She's still such a beautiful dog. I never thought I could love an animal as much as I love her...like my own daughter! She's become very special to me since Charlie's arrived. We've certainly bonded, but that's another issue for another time.

Take care and enjoy your weekend,
Bon


----------



## Bonni (Apr 12, 2005)

*Hey Hali's Mom...*

The spot isn't on _MY_ head...it's on Daisy's! My whole head is a dark spot, since my hair is about as close to black as you can get! 

Thanks for making me smile though! 

Bonni


----------



## monomer (Apr 21, 2005)

Are you sure someone didn't just drop an open magic marker on Daisy's head... come on Joe, fess up


----------



## Joe (Apr 9, 2005)

Bonni, thanks for those new pictures. Daisy is such a great looking dog. 
Anyhow, we just came from a party, 1.15am and I am heading to bed soon. Thanks for the pictures once again, it's amazing to compare those old puppy shots with these new ones.
Joe


----------



## Ninde'Gold (Oct 21, 2006)

Tucker has one black whisker, not really sure if I'd consider it a birthmark though lol.


----------



## Katiesmommy (Sep 10, 2006)

We just noticed the other day that katie has a very small birthmark on her stomach area.


----------



## Selena (Dec 26, 2006)

Rocky said:


> My puppy has two white paws. Not sure how this happened since mom and dad both are all one color. He was the only one in the litter like it.
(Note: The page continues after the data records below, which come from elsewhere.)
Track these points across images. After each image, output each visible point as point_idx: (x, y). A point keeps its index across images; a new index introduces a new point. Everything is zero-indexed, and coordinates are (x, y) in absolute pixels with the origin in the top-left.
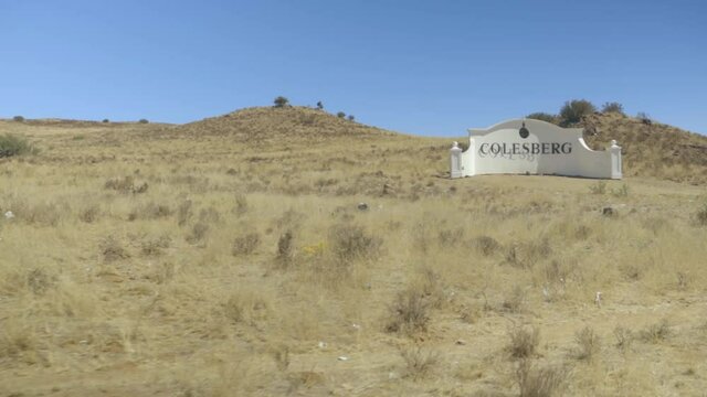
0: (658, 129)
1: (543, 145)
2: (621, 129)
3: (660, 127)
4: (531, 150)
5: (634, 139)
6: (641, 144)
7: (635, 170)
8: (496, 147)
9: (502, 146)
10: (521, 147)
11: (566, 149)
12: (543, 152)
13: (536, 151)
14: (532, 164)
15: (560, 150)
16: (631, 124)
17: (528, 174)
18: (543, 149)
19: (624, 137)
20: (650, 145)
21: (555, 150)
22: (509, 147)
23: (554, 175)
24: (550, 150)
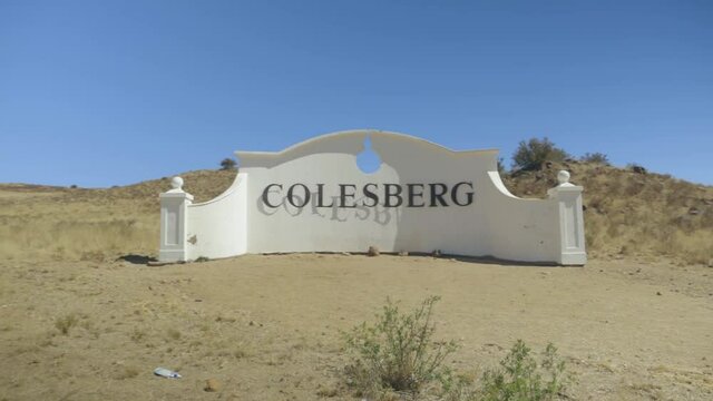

Our last litter had a girl with 3 white feet also.She was the only one. I had never seen that before.

I also had a girl in Lacy's first litter with a black spot on the back her name is Daisy's also she lives in Canada now.

Wally and Lacy have a black spot on there tongue Hunter and wally and all the puppies have a small white spot on there chest.


----------



## pdbrady (Oct 18, 2006)

Sasha had a black spot on her side when she was a puppy. The skin underneath was also black. Now that she is a year old it has faded and the black spot is gone. Everyone used to think that she got into some oil or paint when she was a puppy!


----------